Dataset entries
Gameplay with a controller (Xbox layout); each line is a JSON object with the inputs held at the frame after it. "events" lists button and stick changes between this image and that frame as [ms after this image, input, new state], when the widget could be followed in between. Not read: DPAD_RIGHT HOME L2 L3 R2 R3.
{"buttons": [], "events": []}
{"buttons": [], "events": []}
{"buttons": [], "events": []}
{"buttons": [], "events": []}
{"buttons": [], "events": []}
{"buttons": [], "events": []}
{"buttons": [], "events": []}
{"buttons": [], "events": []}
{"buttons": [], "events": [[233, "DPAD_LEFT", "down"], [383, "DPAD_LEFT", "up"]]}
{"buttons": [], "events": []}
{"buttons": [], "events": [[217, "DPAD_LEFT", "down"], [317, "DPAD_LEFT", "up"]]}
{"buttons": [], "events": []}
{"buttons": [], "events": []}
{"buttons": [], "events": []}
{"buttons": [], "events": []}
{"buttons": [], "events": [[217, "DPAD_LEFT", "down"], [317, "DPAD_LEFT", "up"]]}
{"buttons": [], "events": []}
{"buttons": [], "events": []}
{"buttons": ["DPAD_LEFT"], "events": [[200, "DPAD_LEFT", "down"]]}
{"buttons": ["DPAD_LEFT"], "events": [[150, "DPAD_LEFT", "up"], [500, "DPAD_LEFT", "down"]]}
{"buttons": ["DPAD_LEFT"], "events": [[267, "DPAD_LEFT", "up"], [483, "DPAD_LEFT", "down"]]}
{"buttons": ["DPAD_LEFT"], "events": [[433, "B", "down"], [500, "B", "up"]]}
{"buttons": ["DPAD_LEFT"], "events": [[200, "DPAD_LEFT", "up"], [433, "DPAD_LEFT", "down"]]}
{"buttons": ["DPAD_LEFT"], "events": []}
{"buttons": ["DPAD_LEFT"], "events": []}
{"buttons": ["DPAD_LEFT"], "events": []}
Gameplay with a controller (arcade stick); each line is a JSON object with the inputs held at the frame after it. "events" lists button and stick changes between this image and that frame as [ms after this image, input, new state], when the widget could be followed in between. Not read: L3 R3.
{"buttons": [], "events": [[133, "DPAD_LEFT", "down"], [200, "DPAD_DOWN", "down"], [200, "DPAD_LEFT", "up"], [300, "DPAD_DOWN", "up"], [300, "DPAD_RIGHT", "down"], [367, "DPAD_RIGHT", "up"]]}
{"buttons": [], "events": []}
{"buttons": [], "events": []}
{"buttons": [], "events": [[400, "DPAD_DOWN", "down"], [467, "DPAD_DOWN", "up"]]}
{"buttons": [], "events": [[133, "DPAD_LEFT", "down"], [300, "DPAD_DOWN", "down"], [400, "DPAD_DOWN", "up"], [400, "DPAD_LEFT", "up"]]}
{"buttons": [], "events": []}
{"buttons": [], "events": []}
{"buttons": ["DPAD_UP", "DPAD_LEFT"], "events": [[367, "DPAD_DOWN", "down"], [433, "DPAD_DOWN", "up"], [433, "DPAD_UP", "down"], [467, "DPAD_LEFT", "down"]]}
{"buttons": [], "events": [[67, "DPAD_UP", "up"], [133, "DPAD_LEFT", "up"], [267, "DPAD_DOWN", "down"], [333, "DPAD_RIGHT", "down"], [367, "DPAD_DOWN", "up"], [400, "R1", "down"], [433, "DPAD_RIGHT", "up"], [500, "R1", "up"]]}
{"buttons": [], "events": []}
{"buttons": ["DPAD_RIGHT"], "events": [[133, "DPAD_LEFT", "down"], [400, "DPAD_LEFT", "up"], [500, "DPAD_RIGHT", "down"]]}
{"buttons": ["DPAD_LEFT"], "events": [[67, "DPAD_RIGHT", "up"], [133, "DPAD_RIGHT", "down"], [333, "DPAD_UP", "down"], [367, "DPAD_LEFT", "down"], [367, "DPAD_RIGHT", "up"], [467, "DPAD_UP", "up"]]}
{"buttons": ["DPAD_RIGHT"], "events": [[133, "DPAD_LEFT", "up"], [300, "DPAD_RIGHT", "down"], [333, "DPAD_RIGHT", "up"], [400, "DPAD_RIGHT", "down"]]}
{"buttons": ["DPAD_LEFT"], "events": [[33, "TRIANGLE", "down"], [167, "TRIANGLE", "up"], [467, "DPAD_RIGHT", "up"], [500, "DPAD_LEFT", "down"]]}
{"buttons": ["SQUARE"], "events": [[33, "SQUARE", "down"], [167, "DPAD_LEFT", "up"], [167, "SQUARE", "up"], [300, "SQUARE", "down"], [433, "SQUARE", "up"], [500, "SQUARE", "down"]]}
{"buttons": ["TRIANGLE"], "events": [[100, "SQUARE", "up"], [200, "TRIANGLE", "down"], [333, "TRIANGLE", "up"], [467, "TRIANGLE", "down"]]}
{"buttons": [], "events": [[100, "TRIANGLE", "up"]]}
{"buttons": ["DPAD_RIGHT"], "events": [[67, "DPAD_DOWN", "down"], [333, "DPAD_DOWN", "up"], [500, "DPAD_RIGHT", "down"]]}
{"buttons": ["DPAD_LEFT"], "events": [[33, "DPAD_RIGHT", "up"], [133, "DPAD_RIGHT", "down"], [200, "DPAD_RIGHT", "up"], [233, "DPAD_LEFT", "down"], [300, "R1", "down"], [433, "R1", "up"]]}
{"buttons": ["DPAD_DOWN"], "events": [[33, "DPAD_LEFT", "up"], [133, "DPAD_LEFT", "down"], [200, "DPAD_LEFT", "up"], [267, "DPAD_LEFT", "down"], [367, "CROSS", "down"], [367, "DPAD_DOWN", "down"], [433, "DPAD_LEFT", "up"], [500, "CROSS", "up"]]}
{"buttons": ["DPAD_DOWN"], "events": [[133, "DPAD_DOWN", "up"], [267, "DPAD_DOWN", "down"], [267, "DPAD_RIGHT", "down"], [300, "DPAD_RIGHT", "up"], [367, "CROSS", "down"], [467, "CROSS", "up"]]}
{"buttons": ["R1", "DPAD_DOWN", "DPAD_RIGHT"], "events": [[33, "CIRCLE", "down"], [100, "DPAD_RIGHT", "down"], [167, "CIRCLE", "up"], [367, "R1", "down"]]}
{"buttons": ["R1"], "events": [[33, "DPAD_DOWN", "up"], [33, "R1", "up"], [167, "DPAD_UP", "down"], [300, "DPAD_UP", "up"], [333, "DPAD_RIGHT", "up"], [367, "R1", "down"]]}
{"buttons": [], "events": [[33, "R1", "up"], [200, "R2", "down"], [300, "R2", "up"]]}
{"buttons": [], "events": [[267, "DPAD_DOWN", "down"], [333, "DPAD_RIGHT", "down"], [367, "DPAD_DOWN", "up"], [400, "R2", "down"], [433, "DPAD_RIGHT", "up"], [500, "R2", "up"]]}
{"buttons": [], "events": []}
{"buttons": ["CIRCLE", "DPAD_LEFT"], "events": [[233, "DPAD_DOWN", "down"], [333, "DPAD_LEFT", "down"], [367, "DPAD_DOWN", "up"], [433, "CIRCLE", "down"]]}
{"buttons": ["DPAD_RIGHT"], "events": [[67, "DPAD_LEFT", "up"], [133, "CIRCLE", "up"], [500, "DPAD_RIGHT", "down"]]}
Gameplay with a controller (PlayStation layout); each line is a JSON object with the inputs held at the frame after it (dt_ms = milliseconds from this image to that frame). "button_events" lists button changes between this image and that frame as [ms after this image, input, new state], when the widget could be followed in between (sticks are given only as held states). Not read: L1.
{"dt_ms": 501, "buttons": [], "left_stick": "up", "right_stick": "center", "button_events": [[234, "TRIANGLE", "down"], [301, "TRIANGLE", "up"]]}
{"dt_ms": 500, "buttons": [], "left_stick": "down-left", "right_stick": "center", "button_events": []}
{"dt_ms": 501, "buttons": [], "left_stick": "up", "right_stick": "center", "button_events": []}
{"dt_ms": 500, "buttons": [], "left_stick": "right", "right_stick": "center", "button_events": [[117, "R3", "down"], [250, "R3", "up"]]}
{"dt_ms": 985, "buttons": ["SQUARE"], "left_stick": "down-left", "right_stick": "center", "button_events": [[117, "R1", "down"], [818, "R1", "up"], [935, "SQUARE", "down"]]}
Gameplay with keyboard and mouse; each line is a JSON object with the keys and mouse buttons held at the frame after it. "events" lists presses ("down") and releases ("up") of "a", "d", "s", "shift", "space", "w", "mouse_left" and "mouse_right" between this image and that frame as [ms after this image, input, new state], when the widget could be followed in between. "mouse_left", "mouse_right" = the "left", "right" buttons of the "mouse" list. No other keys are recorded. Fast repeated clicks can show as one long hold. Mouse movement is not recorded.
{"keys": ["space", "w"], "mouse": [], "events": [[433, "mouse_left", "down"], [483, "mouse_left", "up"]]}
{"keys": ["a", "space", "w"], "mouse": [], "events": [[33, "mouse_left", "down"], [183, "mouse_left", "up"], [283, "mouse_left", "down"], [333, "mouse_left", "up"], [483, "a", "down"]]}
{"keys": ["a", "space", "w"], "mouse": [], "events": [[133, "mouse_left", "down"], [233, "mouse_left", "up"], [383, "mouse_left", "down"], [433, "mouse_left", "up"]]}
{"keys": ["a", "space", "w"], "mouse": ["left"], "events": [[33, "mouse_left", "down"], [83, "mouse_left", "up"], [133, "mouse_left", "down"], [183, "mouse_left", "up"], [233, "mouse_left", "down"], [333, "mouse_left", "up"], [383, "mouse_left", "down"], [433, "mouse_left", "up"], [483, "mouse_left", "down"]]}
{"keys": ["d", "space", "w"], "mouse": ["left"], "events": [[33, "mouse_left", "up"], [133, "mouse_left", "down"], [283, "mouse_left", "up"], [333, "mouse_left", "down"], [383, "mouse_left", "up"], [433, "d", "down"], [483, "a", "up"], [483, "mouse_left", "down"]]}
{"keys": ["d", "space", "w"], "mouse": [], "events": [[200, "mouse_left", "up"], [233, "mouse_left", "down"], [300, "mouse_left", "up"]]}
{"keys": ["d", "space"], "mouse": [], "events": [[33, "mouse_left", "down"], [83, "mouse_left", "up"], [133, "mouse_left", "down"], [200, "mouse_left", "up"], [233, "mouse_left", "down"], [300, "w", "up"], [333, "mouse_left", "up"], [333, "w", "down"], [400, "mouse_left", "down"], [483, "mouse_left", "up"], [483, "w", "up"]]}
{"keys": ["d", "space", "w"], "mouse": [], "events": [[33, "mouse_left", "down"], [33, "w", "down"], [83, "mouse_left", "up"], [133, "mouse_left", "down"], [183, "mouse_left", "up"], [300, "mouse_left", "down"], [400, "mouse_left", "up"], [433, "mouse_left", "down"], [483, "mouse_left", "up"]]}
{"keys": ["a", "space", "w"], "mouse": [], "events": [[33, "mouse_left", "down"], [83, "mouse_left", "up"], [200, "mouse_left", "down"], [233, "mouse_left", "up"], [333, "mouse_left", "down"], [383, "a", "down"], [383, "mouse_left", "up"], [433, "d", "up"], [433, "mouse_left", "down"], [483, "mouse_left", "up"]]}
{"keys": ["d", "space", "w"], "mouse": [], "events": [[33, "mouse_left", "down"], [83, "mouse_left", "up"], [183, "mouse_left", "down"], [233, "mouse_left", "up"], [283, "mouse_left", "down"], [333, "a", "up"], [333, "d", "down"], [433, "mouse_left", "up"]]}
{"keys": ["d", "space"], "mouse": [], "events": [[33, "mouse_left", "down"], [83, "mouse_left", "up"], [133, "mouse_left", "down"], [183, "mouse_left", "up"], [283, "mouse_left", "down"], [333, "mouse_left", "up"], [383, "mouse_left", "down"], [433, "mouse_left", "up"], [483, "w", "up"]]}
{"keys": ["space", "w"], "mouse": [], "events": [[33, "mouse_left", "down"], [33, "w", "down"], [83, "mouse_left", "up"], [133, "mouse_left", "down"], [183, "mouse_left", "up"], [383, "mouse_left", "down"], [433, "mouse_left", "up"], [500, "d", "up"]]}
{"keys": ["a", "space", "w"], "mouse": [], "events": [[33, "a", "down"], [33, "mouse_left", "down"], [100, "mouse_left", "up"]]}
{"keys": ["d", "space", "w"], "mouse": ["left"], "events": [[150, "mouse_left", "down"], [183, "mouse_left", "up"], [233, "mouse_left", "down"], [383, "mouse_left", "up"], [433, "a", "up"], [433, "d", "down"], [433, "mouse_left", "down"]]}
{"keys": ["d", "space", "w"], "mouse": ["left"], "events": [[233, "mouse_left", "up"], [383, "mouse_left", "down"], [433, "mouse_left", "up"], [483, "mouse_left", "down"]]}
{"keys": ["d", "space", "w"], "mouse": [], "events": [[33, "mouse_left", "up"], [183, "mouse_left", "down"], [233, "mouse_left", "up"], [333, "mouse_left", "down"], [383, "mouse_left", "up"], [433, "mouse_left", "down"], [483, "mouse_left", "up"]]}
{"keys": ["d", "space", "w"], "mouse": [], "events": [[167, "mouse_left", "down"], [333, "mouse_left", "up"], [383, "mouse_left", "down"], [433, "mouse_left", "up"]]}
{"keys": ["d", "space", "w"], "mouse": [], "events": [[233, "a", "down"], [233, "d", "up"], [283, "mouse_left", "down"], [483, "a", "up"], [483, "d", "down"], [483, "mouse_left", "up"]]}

- [Problem statement]
Among the lines above, find those with the string "layout" and copy them.

- [Answer to the problem]
Gameplay with a controller (Xbox layout); each line is a JSON object with the inputs held at the frame after it. "events" lists button and stick changes between this image and that frame as [ms after this image, input, new state], when the widget could be followed in between. Not read: DPAD_RIGHT HOME L2 L3 R2 R3.
Gameplay with a controller (PlayStation layout); each line is a JSON object with the inputs held at the frame after it (dt_ms = milliseconds from this image to that frame). "button_events" lists button changes between this image and that frame as [ms after this image, input, new state], when the widget could be followed in between (sticks are given only as held states). Not read: L1.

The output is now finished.